その言葉に、急進派の貴族が顔をしかめた。
「なんと無能な……」
「いや、今回は仕方ない。嫌疑をかけられているというだけで処刑等したら我々が何かやりましたと言っているようなものだ。その嫌疑の元である里を滅ぼしてからでなければできん。だから、そうならないように、里を襲い証拠を作ってからさっさとやろうとしたのだが……防がれてしまってもう無理だ。強引に処刑をすることはできるが、そんなことをしたらベイリーズが本気で我々に牙をむく」
「蹴散らしてしまえばよろしいのでは? 所詮は穏健派、そこまでの武力はありますまい」
「グレイル領には優秀な者がいる。騎士団長は今忙しくしているそうだが……そろそろ落ち着くだろう。それに、勝てたとしてもこちらの損害がバカにならん。我々が疲弊した所を王達中立派閥や、他国に持っていかれることも阻止したい」
「なるほど……」
「問題は他にもある、今回のことでユマ・グレイルの名も広まるだろう。その勇名、やつの元部下になりたいと言う者も増える。戦力差はまだあるが、戦争になるようなことは今はまだ避けねばならん」
彼がしばらく考えている所に、もう一人の貴族が話しかける。
「では、奴らの息子を攻める。というのはいかがでしょう?」
「どういうことだ?」
「今回、ユマ・グレイルという者が名をあげてしまった。ですが、それを……我々の手で、公衆の面前で分かりやすく落すのです。これをすれば、奴らの力が増すのを防げるのでは?」
「どうやって?」
「半年後ですが、我が領地にて武芸大会を開くことが決まっております。王都ほど大規模ではありませんが、それでも多くの者が来るでしょう。そこに奴を呼び寄せ、強者ばかりが当たるようにするのです。そうすれば、奴がいかに強かろうと負けるでしょう。そうなれば名声は地に落ちるかと」
「なるほど。それはいい案だ。そのために我々の領地の強者も送ろう」
「はい」
ヘルシュ公爵はいい案だとでも言う様に、その言葉を聞いて笑う。
「では、奴の名声を落とす。そのためには……あいつにも働かせるか」
「あいつ……とはあいつのことですか?」
「ああ、扱いずらいが魔法に関しては一級だ。働かせよう」
「お待ちしております」
そう話が決まったところで、サギッタの里の者が口を開く。
「あ、あの……アルクスの里にかけた嫌疑は……晴らされたのですか?」
「その話か……ああ。情報を集めると、無理だ。本来であれば、里に引きこもっているのをいいことに嫌疑をかけようと思ったが、何を思ったかその期間をグレイル領で過ごしている。グレイルというか、ベイリーズは国王の信頼も厚い。だからそこに嫌疑をかけると国王も徹底的に調べようとしてくるし、中立派もそこまでになったらこちらの言葉を聞きはすまい。こうなっては無理だ」
「かしこまりました……」
「それと、お前達の里で少し生贄を用意しておけ」
「はい? それは……どういう……」
サギッタの里の者は驚いて目を丸くするが、公爵は当然だろうというように面倒そうに彼を見る。

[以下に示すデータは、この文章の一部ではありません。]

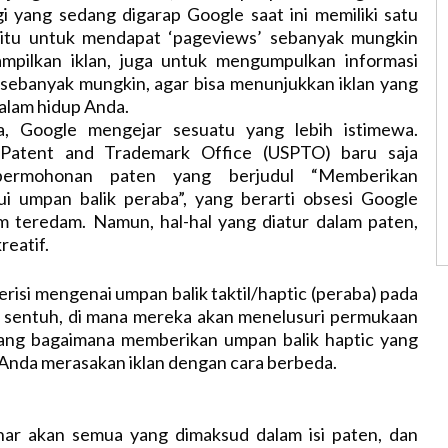
i yang sedang digarap Google saat ini memiliki satu
yaitu untuk mendapat ‘pageviews’ sebanyak mungkin
mpilkan iklan, juga untuk mengumpulkan informasi
ebanyak mungkin, agar bisa menunjukkan iklan yang
dalam hidup Anda.
, Google mengejar sesuatu yang lebih istimewa.
 Patent and Trademark Office (USPTO) baru saja
permohonan paten yang berjudul “Memberikan
lui umpan balik peraba”, yang berarti obsesi Google
um teredam. Namun, hal-hal yang diatur dalam paten,
reatif.
erisi mengenai umpan balik taktil/haptic (peraba) pada
r sentuh, di mana mereka akan menelusuri permukaan
ang bagaimana memberikan umpan balik haptic yang
Anda merasakan iklan dengan cara berbeda.
nar akan semua yang dimaksud dalam isi paten, dan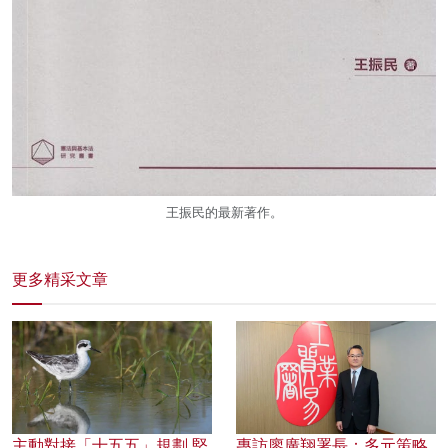
王振民的最新著作。
更多精采文章
主動對接「十五五」規劃 堅
專訪廖廣翔署長：多元策略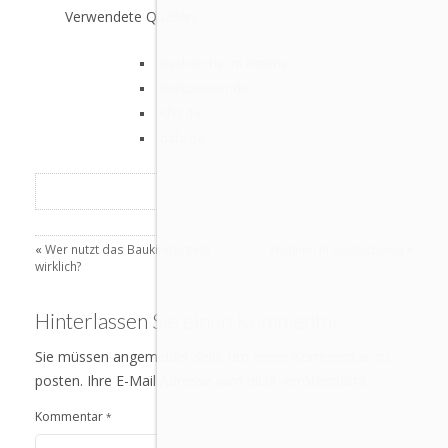
Verwendete Quellen:
Recherche im Internet
derbauherr.de
KfW.de
bafa.de
«
Wer nutzt das Baukindergeld
Wohnen in Deutschland
»
wirklich?
Hinterlassen Sie einen Kommentar
Sie müssen angemeldet sein, um einen Kommentar zu
posten. Ihre E-Mail Adresse wird nicht veröffentlicht.
Kommentar
*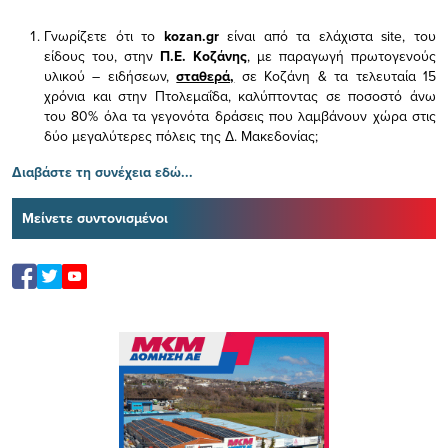
Γνωρίζετε ότι το
kozan.gr
είναι από τα ελάχιστα
site, του
είδους του,
στην
Π.Ε. Κοζάνης
, με παραγωγή πρωτογενούς
υλικού – ειδήσεων,
σταθερά,
σε Κοζάνη & τα τελευταία 15
χρόνια και στην Πτολεμαΐδα, καλύπτοντας σε ποσοστό άνω
του 80% όλα τα γεγονότα δράσεις που λαμβάνουν χώρα στις
δύο μεγαλύτερες πόλεις της Δ. Μακεδονίας;
Διαβάστε τη συνέχεια εδώ...
Μείνετε συντονισμένοι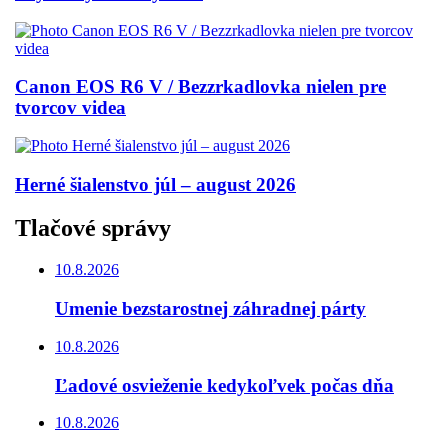
Canon EOS R6 V / Bezzrkadlovka nielen pre
tvorcov videa
Herné šialenstvo júl – august 2026
Tlačové správy
10.8.2026
Umenie bezstarostnej záhradnej párty
10.8.2026
Ľadové osvieženie kedykoľvek počas dňa
10.8.2026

「お前達が失敗したのだ。その責任は取らなければならない。今回は嫌疑を確かめるはずだったが、お前達の一部が暴走した。という筋書きだ。理解しろ」
「……し、しかし。つい少し前に精兵が減ったばかりで……」
「お前達が弱いのが悪い。それとも何か? アルクスの里の代わりにお前達が消えるか?」
「……かしこまりました」
公爵達は今後のことについて話し合う。